→ **AVAILABLE DATA**:
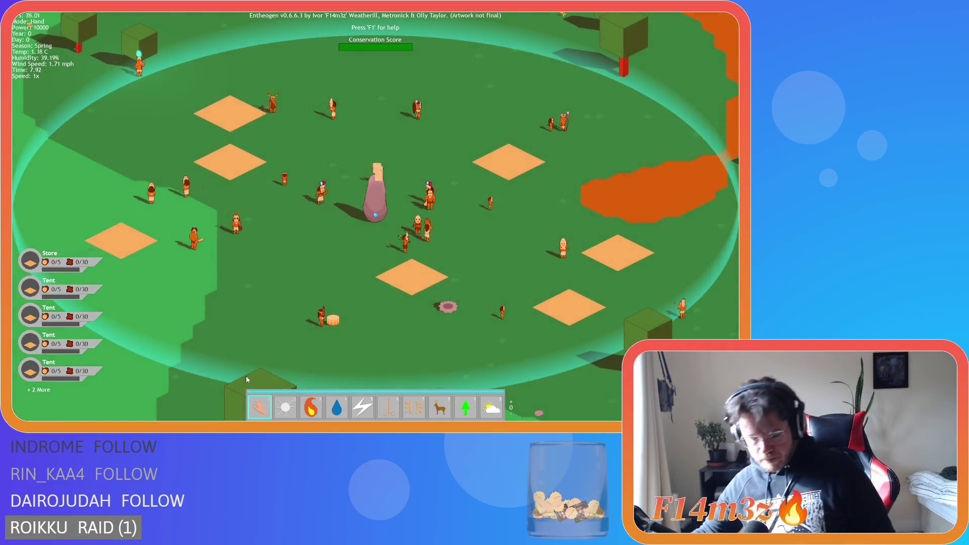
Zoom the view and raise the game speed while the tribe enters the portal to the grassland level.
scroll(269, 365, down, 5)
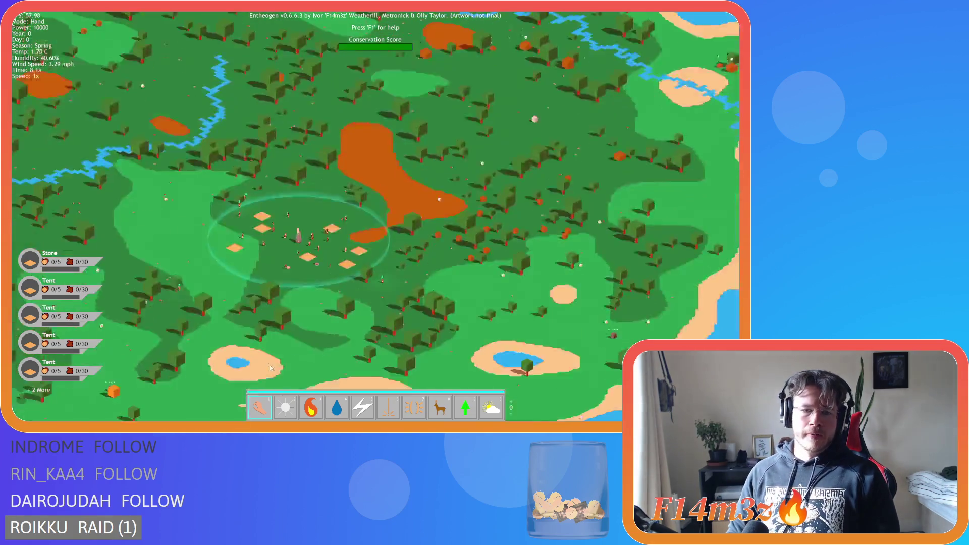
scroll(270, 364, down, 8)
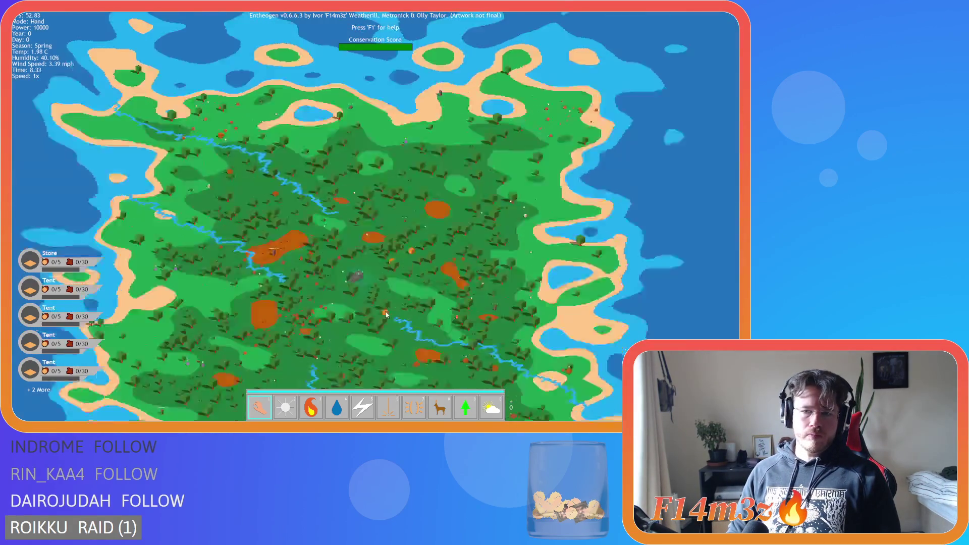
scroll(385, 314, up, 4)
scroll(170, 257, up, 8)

* * *

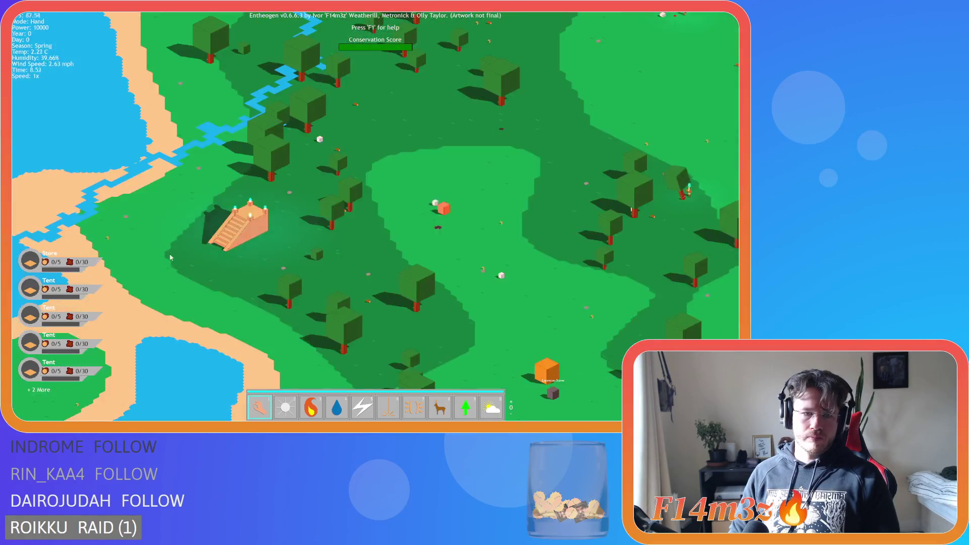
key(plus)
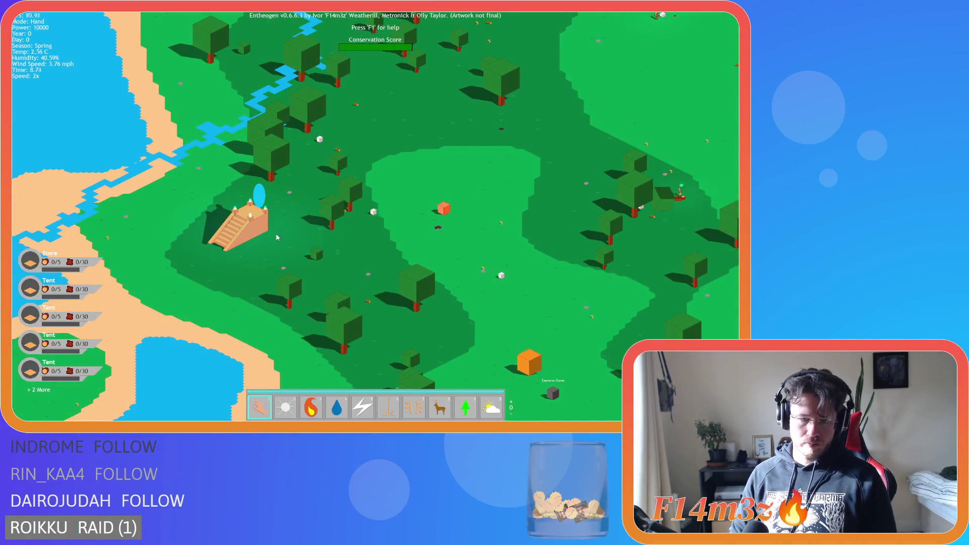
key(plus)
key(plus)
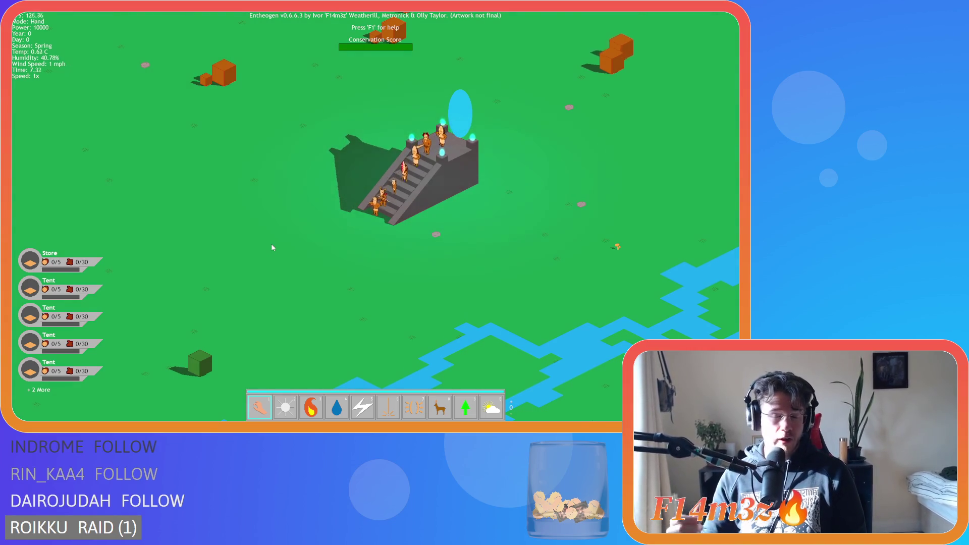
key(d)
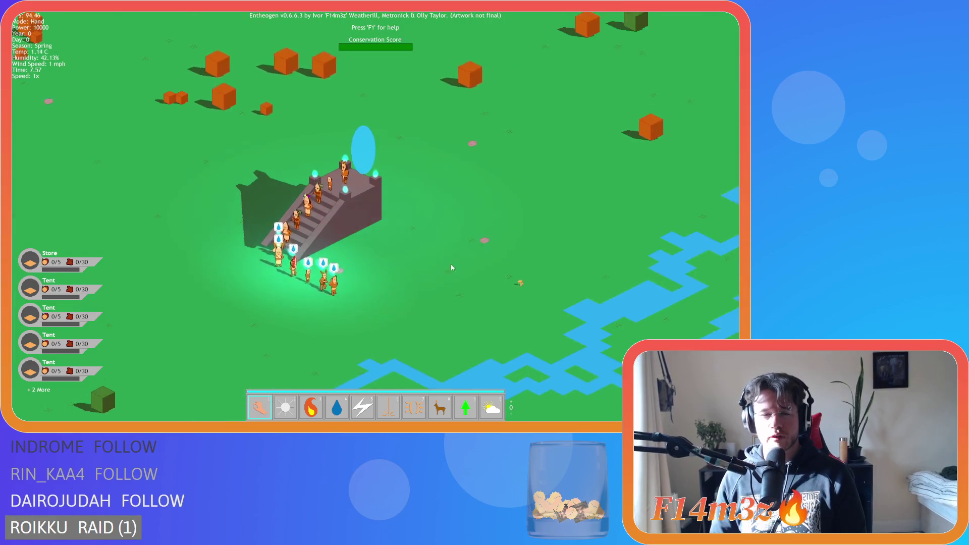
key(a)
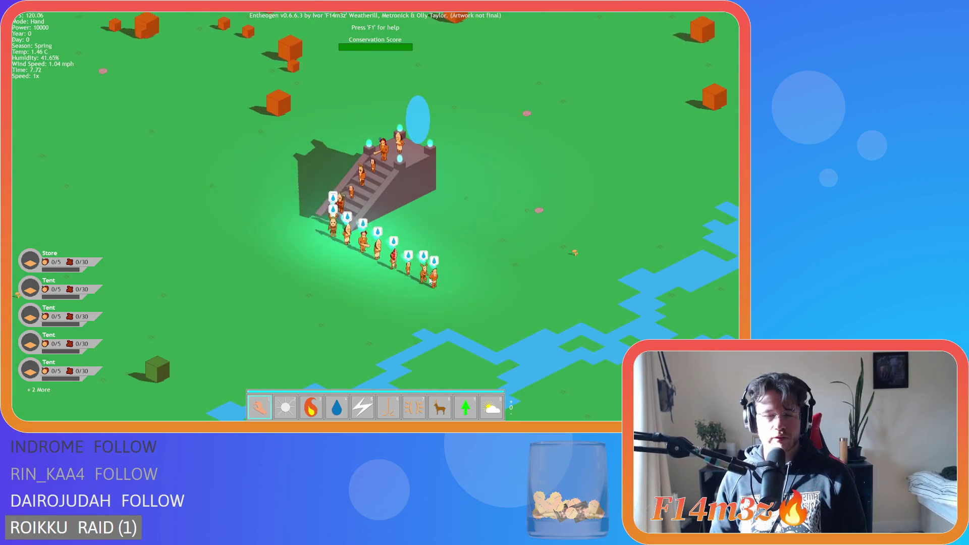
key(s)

...

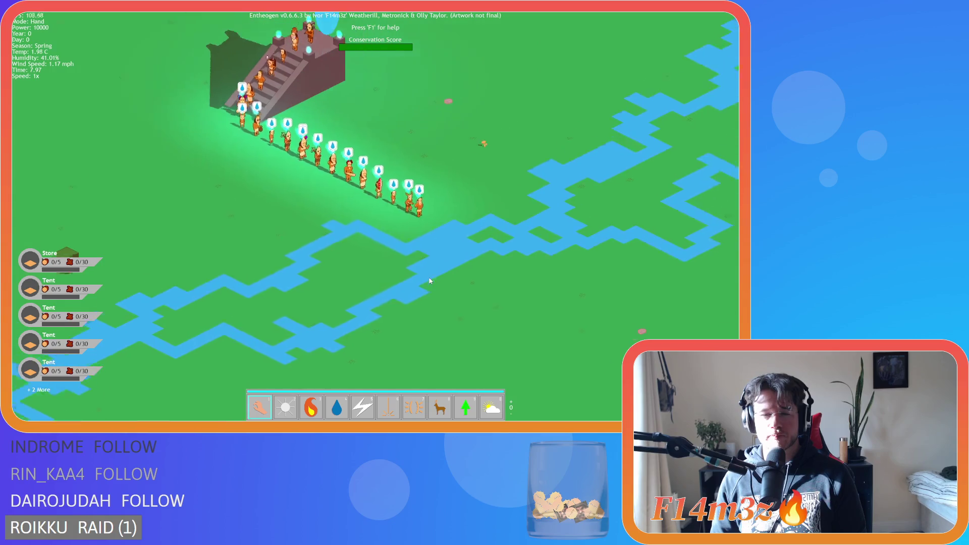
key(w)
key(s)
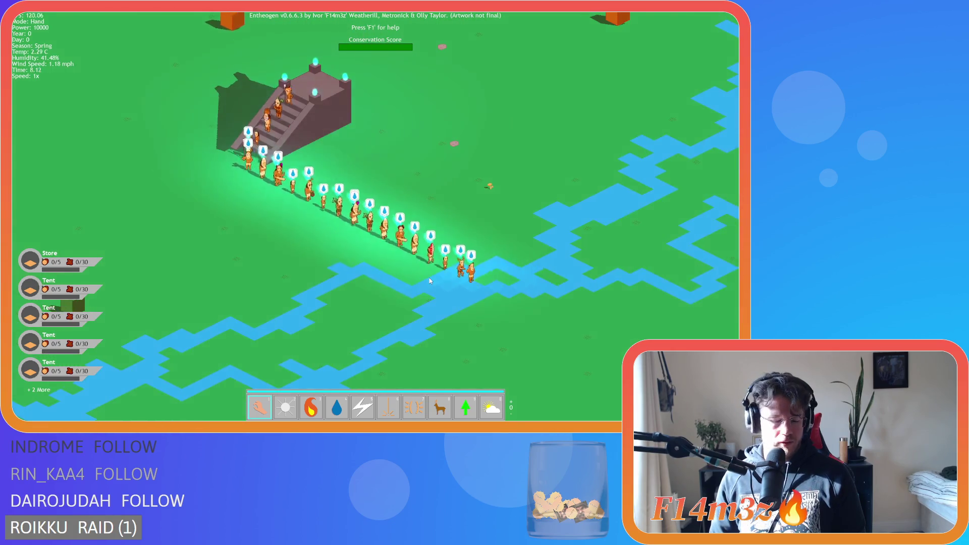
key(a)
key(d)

→ **ABOUT THIS EXERCISE**:
Give again, exactly as written above, every line from the one holding "Zoom the view" to the one holding "scroll(170, 257, up, 8)", with both ends kept and the pictures left out.

→ **SOLUTION TO THIS TASK**:
Zoom the view and raise the game speed while the tribe enters the portal to the grassland level.
scroll(269, 365, down, 5)
scroll(270, 364, down, 8)
scroll(385, 314, up, 4)
scroll(170, 257, up, 8)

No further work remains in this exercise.